If you are using milk as a protein source, it pairs naturally with other everyday high-protein foods rather than standing alone. Pairing a glass with eggs and a slice of cheese makes a protein-solid breakfast, and our look at the Oikos Triple Zero nutrition facts shows how a cultured-dairy option stacks even more protein into the same dairy category. For a savory protein pairing, our breakdown of the Sausage Egg McMuffin nutrition facts is a reminder of how quickly a full breakfast sandwich adds up next to a simple glass of milk.

Is 2% milk healthy?

For most people, 2% milk is a genuinely useful food. The 8 grams of complete protein, the quarter-day of calcium, and the fortified vitamin D are real nutritional value that is hard to match in a single affordable drink. The main consideration is the saturated fat, since 2% carries about 3 grams per cup, and anyone with a doctor’s reason to limit saturated fat may prefer 1% or skim, which deliver the same protein and calcium with less. There is no single right answer across the milk tiers, only the trade-off between fat-driven satiety and calories. For a healthy adult drinking milk in normal amounts, plain 2% is a sound, nutrient-dense choice.

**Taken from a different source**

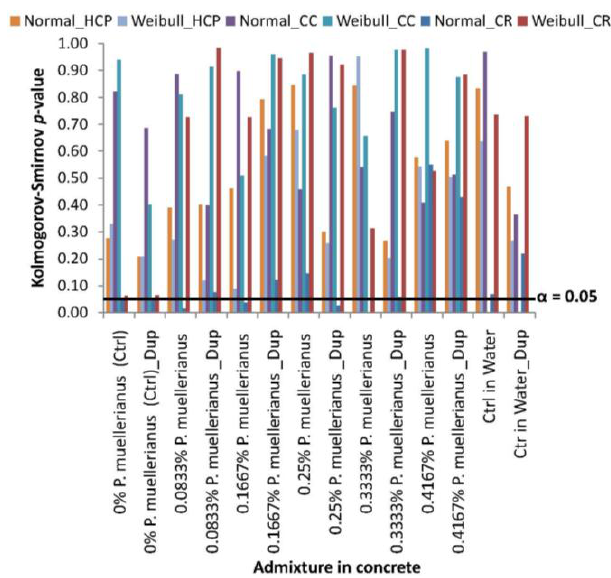
Figure 2. Kolmogorov-Smirnov goodness-of-fit test-results of the scatter of corrosion test data from the concrete samples like the Normal and the Weibull distributions.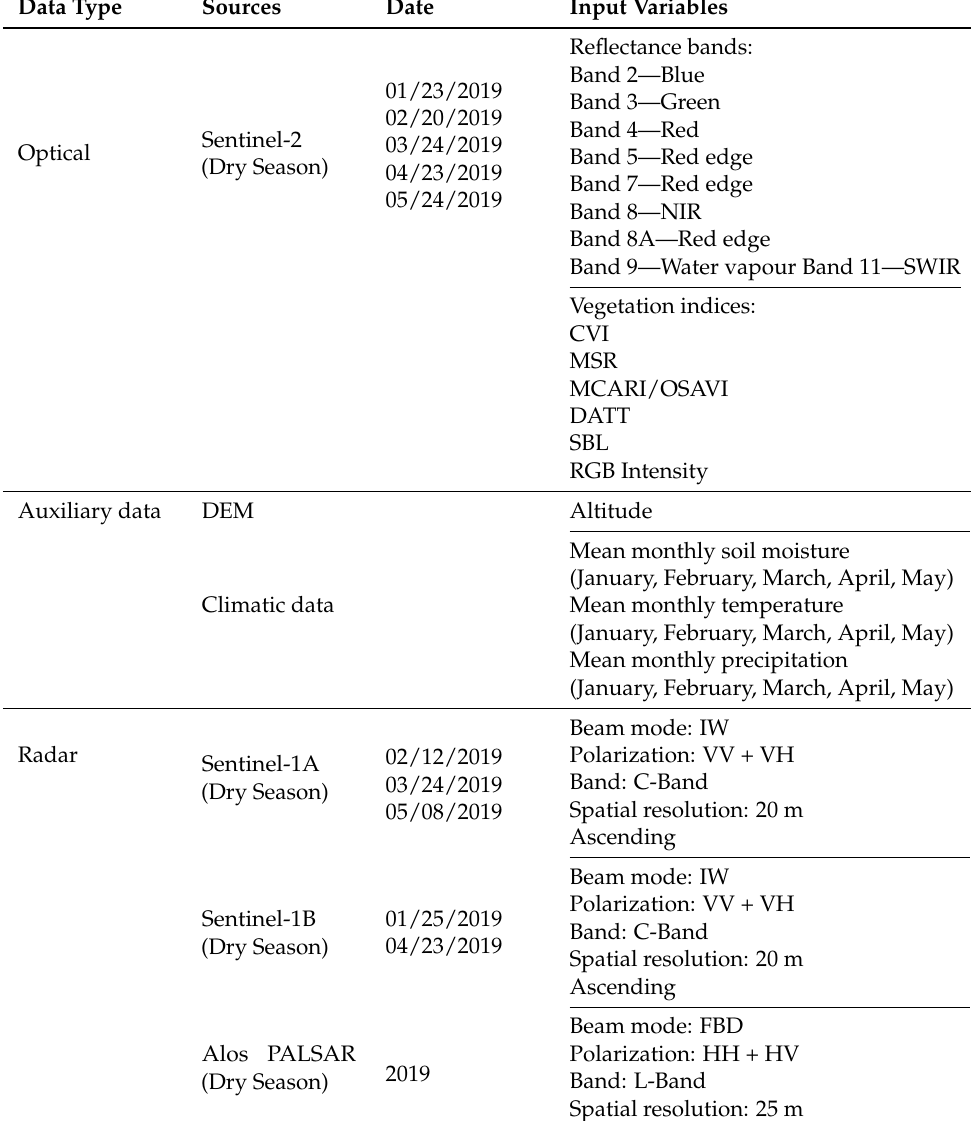
Table 3. Data used for the identification of coffee agroforestry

Frequently Asked Questions

How many calories are in a cup of 2% milk?

One cup, 8 fluid ounces, of 2% reduced-fat milk has about 122 calories. A larger 12-ounce glass is roughly 180 calories.

How much protein is in 2% milk?

About 8 grams per cup, the same as whole, 1%, and skim milk, because removing fat does not change the protein. That is comparable to a large egg and counts as complete protein.

Is the sugar in 2% milk bad for you?

No. The 12 grams of sugar in plain 2% milk is all lactose, the natural sugar in milk, with zero added sugar. It comes packaged with protein, calcium, and vitamins, which is very different from the added sugar in soda.

What is the difference between 2% and whole milk?

Only the fat. Whole milk is about 3.25 percent fat with 150 calories per cup, while 2% is reduced to 5 grams of fat and 122 calories. The protein, calcium, and sugar are identical in both.

How much calcium is in 2% milk?

About 300 milligrams per cup, roughly a quarter of the daily target for most adults. The amount is the same across all milk fat tiers, since calcium is not affected by removing fat.

Is 2% milk good for weight loss?

It can fit a weight-loss plan thanks to its protein, but it carries more calories than 1% or skim. If you drink a lot of milk, switching to 1% or skim trims calories while keeping the same protein and calcium.